In the Global Compact for Migration, “migrant” is not defined explicitly. In the document, “migrant” often seems to refer to someone who has crossed an international border, but sometimes it looks like it refers to someone who is not a citizen of the country where they live.

That these two concepts are not interchangeable can be seen most dramatically in the case of the at least 15m people in the world who have citizenship of no country at all, including the country where they live. Many of these people will have never crossed an international border.

There are also cases where citizens are identified as “illegal immigrants” in their countries of citizenship until they can prove otherwise. Australia’s most famous case is that of Vivian Alvarez Solon, an Australian citizen who was detained and deported to the Philippines in 2001 without her family’s knowledge. She returned in 2005 and was awarded compensation. There are also reports of more recent wrongful immigration detentions of Australian citizens.

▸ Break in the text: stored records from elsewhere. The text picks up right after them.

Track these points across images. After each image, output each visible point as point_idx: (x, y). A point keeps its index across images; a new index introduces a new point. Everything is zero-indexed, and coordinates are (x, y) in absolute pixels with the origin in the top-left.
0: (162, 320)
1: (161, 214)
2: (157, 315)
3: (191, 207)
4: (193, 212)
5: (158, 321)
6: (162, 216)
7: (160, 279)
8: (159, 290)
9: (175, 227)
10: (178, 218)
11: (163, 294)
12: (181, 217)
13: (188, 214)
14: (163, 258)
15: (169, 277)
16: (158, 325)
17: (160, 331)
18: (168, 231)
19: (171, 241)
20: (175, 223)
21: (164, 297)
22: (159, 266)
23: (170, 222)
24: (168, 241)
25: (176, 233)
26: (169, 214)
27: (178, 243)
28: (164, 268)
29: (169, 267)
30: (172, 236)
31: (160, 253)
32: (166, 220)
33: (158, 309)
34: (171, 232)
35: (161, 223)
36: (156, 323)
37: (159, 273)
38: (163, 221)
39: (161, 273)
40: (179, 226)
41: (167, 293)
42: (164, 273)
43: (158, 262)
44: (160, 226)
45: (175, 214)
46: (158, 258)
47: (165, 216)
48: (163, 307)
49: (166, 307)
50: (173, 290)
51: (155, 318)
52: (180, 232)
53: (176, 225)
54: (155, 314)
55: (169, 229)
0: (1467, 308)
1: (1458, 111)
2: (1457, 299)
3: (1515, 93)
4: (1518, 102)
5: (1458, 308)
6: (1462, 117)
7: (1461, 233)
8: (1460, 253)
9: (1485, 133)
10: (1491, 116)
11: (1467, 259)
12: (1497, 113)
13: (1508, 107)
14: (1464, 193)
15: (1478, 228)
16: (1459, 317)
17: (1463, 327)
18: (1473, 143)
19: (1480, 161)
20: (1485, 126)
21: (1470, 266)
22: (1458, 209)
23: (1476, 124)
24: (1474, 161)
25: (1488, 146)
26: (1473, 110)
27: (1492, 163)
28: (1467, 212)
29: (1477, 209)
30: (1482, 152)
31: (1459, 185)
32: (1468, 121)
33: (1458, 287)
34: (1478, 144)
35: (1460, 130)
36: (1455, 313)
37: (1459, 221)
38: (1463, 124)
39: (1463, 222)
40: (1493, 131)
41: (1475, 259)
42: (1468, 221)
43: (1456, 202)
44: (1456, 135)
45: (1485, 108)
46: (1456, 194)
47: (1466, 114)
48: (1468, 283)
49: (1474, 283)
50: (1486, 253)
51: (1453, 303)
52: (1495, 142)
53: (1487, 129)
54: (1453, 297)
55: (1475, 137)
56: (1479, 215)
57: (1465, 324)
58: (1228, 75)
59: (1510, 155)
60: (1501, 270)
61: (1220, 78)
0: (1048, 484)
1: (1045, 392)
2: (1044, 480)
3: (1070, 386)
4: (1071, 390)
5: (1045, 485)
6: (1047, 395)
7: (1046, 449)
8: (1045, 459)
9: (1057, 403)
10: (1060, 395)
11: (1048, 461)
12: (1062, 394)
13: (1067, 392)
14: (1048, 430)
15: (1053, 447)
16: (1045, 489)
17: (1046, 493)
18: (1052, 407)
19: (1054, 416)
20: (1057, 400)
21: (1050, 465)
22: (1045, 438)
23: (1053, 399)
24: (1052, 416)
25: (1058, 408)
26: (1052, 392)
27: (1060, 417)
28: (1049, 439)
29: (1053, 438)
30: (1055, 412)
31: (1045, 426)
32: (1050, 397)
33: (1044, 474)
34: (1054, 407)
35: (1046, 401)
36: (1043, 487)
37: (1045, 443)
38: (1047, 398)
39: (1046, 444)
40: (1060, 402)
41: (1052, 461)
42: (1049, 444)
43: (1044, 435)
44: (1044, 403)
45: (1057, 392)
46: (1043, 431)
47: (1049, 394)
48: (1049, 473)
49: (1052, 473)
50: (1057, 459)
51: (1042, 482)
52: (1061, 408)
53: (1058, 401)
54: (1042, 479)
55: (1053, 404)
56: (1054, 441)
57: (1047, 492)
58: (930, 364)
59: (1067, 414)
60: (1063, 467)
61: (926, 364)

In April 2018, the LA Times also revealed that at least 1,480 US citizens had been held in US immigration detention since 2012.

In the UK, in the wake of the “Windrush scandal”, it was revealed that people who had lived in the country in some cases for over half a century were subject to migration control and even deportation. This includes those who entered the country as citizens or who had become citizens.

Since the UK’s 2016 referendum to leave the European Union, citizens of other EU countries who entered the country as part of their free movement rights, and UK citizens in other EU countries, now fear their status in the countries where they live is being redefined without any action on their part.

While the UK expressed support for the Global Compact for Migration at an international summit in Marrakesh on December 10, the US and Australia did not. The compact is non-binding and offers a statement of internationally negotiated commitments arising from existing human rights treaties. It states that: “Within their sovereign jurisdiction, states may distinguish between regular and irregular migration status.” But this is not the same as deciding who is an immigrant in the first place. The compact doesn’t introduce any “right to migrate” but it also doesn’t remove the need for migration policies that respect existing human rights and are fairly applied.